Yes, Queueing Theory. (And I don’t plan to capitalize that any longer.) I don’t proclaim to have any particular expertise in this area, but I have already seen how to use queuing theory ideas in optimizing network-based systems, and I see no reason we couldn’t extend that to software delivery systems. Better, I only need to appeal to a single idea from queuing theory to make my point.
Given a process B, which follows a process A, sometimes in performing B we need to perform some of A again. We can remove the need to rework by taking some portion of process B and performing it before process A1.
This merits a diagram. If we have this problem
then we can solve it by doing this
and the resulting system will work more efficiently by removing wasteful rework. I assume here that we derive no significant benefit from the rework itself, which I suppose I must justify, but let’s not ruin a good story with the truth. Here I’ve described the general problem, and by applying it to software development, I can… well, I find it more effective if I save the punchline for the end.
Winston Royce, 1970, revisited
I imagine you know this diagram
and appreciate that Royce wrote in his now infamous paper that this single-phase waterfall is risky and invites failure. If you don’t appreciate that, then I cannot strongly recommend enough your reading the original paper in its entirety, rather than stopping after page 2 as most people have done2.
We can apply the queuing theory result I’ve just cited to this diagram and generate some interesting conclusions. I’ll start by focusing in on this portion of the system
We write code, then we test it. Sadly, we occasionally find a bug3 which makes us change the code we wrote after we thought we’d finished it. That makes a loop of the type we can unravel with our queueing theory result.

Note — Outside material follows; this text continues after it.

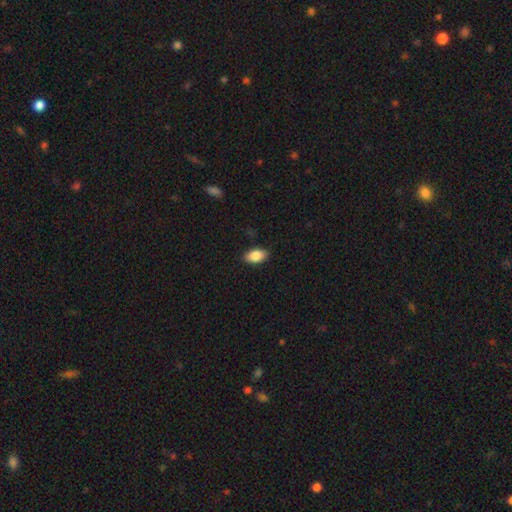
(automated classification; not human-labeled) Smooth or featured? Predicted: smooth (p=0.86). How rounded? Predicted: in between (p=0.92). Merging? Predicted: none (p=0.88).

Since “coding” is process A and “testing” is process B, we need to do some testing before we start coding.
It doesn’t take long for this to become a virtuous loop where we write only the code we need to write in order to pass the tests we write.
I use the term test-first programming to describe this cycle4. When we practise test-first programming, we design as much detail as we can before writing the first test, then use the tests to help us type in our implementation correctly. Most teams most of the time can use test-first programming to reduce their
defect mistake count to near zero, which increases their productivity and improves their ability to deliver, by helping them waste less time agonizing over whether to fix mistakes late in a release. I started this way in 2000 when I first discovered JUnit and stopped making silly mistakes in the code I wrote, which I found significantly beneficial in helping me code more confidently. I still designed most of what I built mostly up front.

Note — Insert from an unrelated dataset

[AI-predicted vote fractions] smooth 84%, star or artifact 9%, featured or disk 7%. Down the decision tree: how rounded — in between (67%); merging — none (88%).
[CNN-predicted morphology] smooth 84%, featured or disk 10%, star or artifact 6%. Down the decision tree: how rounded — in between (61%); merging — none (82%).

After a while, though, I recognized a new process loop: I found some parts of my design difficult to test, or I found some parts of my design didn’t fit together when I tried to type them in.

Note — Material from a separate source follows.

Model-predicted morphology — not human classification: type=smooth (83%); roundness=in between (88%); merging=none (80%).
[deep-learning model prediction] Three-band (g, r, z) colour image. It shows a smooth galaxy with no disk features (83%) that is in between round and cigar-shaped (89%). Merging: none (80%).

Returning to our queuing theory result, since “designing” is process A and “doing test-first programming” is process B, we need to do some test-first programming before we start designing.
It doesn’t take long for this to become a virtuous loop where we check our design ideas as we think of them and implement only the parts of the design we can justify needing. When we include refactoring in our practice, we can confidently “under-design” compared to the level of design we expect to need by the end of a task, which I believe amounts to designing appropriately for the code we need to implement right now. This virtuous loop combines test-first programming and evolutionary design, including guiding principles like “you aren’t gonna need it” and the four elements of simple design into test-driven development, where we check our implementation by running tests and we check our design ideas by writing tests.
Where test-first programming helps most teams most of the time reduce their mistake count to near zero, test-driven development helps them reduce their design inventory—mostly code that gets in our way because it doesn’t actively help us deliver a feature—to near zero. This further increases productivity and improves their ability to deliver by helping them waste less time agonizing over design problems they find costly to fix. I waited until I’d spent an entire release practising test-first programming before doing more test-driven development. My transition consisted of trying to do less and less up-front design for each task, letting myself feel comfortable with each new step. Within two years I estimate I designed about 5% as much up front as I did before I started practising test-first programming. I can’t measure the corresponding improvement in my design, but I look back at projects that took 3 months before I practised test-driven development that I now feel confident I could complete—truly complete—in one week. Of course, we can’t stop here!
Enter our friend analysis. To simplify the discussion, I will treat analysis as “discovering the features we want in our software” without forcing myself to state too precisely how that happens5. Once again, we have our familiar situation.
Once again, we face the situation where in the process of implementing features we discover new features we need, current features we don’t need, and learn new things about features we know we need to build. This adds to our analysis, meaning that we should try test-driving some features before we try to implement others.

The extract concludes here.